With the news of these concerning numbers, there’s no better time for Manitobans to focus on road safety than Canada Road Safety Week taking place May 15-21. This annual awareness campaign focuses on behaviours that put drivers, passengers and other road users most at risk: distracted driving, impaired driving, non-seatbelt use, speeding and incidents involving vulnerable road users.
“Road safety is the responsibility of all Manitobans,” said Ward Keith, vice-president, Business Development & Communications, Manitoba Public Insurance. “Behind these numbers are real lives lost and families left to deal with the senseless and often unnecessary loss of a loved one.”
“As a community we need to start thinking differently about road safety. We need to change the conversation and create a culture where even one motor vehicle fatality is considered one too many,” added Keith.
Preliminary analysis reveals that of the 14 drivers and passengers killed in fatal crashes so far this year in the province, nearly 40 per cent were not using a seatbelt at the time of the crash. Other contributing factors include impaired driving, distracted driving and speed.
Last September, Manitoba’s Provincial Road Safety Committee released its road safety action plan. The Road to Zero: Manitoba Road Safety Plan 2017-2020 is the first plan of its kind in Manitoba, and provides a vision for Manitoba to have the safest roads in Canada.
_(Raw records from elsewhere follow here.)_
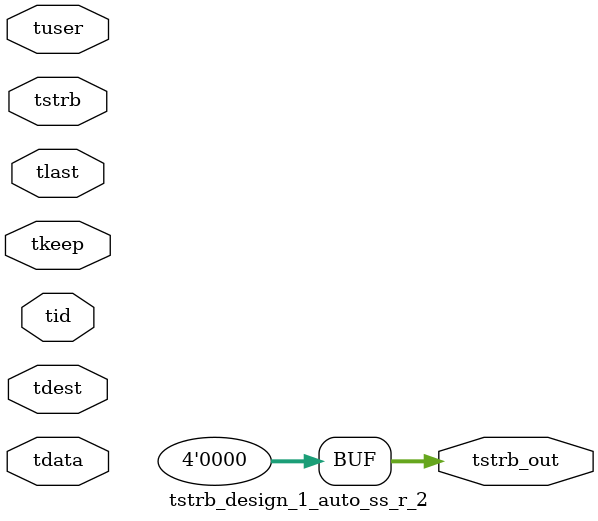
<source format=v>


`timescale 1ps/1ps

module tstrb_design_1_auto_ss_r_2 #
(
parameter C_S_AXIS_TDATA_WIDTH = 32,
parameter C_S_AXIS_TUSER_WIDTH = 0,
parameter C_S_AXIS_TID_WIDTH   = 0,
parameter C_S_AXIS_TDEST_WIDTH = 0,
parameter C_M_AXIS_TDATA_WIDTH = 32
)
(
input  [(C_S_AXIS_TDATA_WIDTH == 0 ? 1 : C_S_AXIS_TDATA_WIDTH)-1:0     ] tdata,
input  [(C_S_AXIS_TUSER_WIDTH == 0 ? 1 : C_S_AXIS_TUSER_WIDTH)-1:0     ] tuser,
input  [(C_S_AXIS_TID_WIDTH   == 0 ? 1 : C_S_AXIS_TID_WIDTH)-1:0       ] tid,
input  [(C_S_AXIS_TDEST_WIDTH == 0 ? 1 : C_S_AXIS_TDEST_WIDTH)-1:0     ] tdest,
input  [(C_S_AXIS_TDATA_WIDTH/8)-1:0 ] tkeep,
input  [(C_S_AXIS_TDATA_WIDTH/8)-1:0 ] tstrb,
input                                                                    tlast,
output [(C_M_AXIS_TDATA_WIDTH/8)-1:0 ] tstrb_out
);

assign tstrb_out = {1'b0};

endmodule


</source>
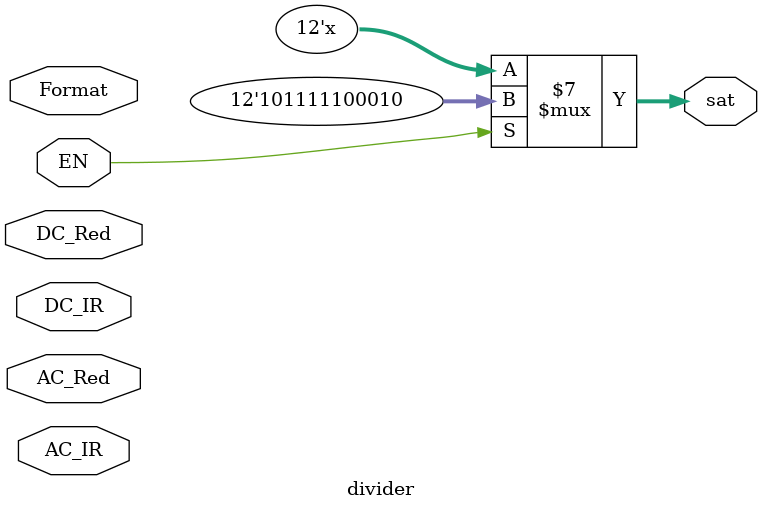
<source format=v>
`timescale 1ns / 1ps
module divider(
    input  wire [7:0] AC_Red,
    input  wire [7:0] DC_Red,
    input  wire [7:0] AC_IR,
    input  wire [7:0] DC_IR,
    input  wire EN,
    input  wire [1:0] Format,
    output reg  [11:0] sat = 0
);

wire [9:0] sum = AC_Red+DC_Red+AC_IR+DC_IR;

always @(*) begin
    if (EN)
//        sat = {2'b00, sum};
            sat = 12'b101111100010;
end


//// Ê¹ÓÃcaseÓï¾ä°æ±¾
//always @(*) begin
//    if (EN) begin
//        case ({AC_Red, DC_Red})
//            16'h0000: sat = 12'h000;
//            16'h0001: sat = 12'h001;
//            16'h0002: sat = 12'h002;
//            16'h0003: sat = 12'h003;
//            16'h0004: sat = 12'h004;
//            // ...
//            16'hFFFF: sat = 12'hFFF;
//            default: sat = 12'h000;  // Default case, although it's not strictly necessary
//        endcase
//    end
//end

//// Ê¹ÓÃ³õÊ¼»¯´æ´¢Æ÷¿é°æ±¾
//reg [11:0] lut [65535:0];  // 256-entry LUT with 6-bit wide entries
//initial begin
//    // Initialize the LUT with values
//    lut[16'h0000] = 12'h000;
//    lut[16'h0001] = 12'h001;
//    lut[16'h0002] = 12'h002;
//    lut[16'h0003] = 12'h003;
//    lut[16'h0004] = 12'h004;
//    // ...
//    lut[16'hFFFF] = 12'hFFF;
//end
//always @(*) begin
//    if (EN)
//        sat = lut[{AC_Red, DC_Red}];
//    else
//        sat = 12'h000;  // Output 0 when enable is low
//end

endmodule

</source>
The plan adopts a safe systems approach to road safety in which road users, highway infrastructure, vehicle design and technology, legislation, enforcement, and health services all play a role in developing solutions to reduce or eliminate injury and death on our roadways.
Highlighted priorities from the plan include more coordinated research and planning between agencies within the safe system, early adoption of automated vehicle technology, improved safety for vulnerable road users through smart road design, evolving Manitoba’s traffic safety culture, reducing driver distraction and impairment, increasing awareness of medically at-risk drivers of all ages, and examining new speed management strategies to lower risk, among others.
“Canada Road Safety Week should serve as an important reminder to all road users that we must all do our part to keep ourselves and others safe on the road”, said Keith. “This collective focus on road safety has never been more important as we try to reverse the trending in fatalities experienced in the first 4 months of 2018, and as we head into summer when weekend and vacation traffic tends to be heavier on our highways.”
“Together we can achieve our vision of zero traffic fatalities and make our roads the safest in Canada for the benefit of our families, neighbours and communities.”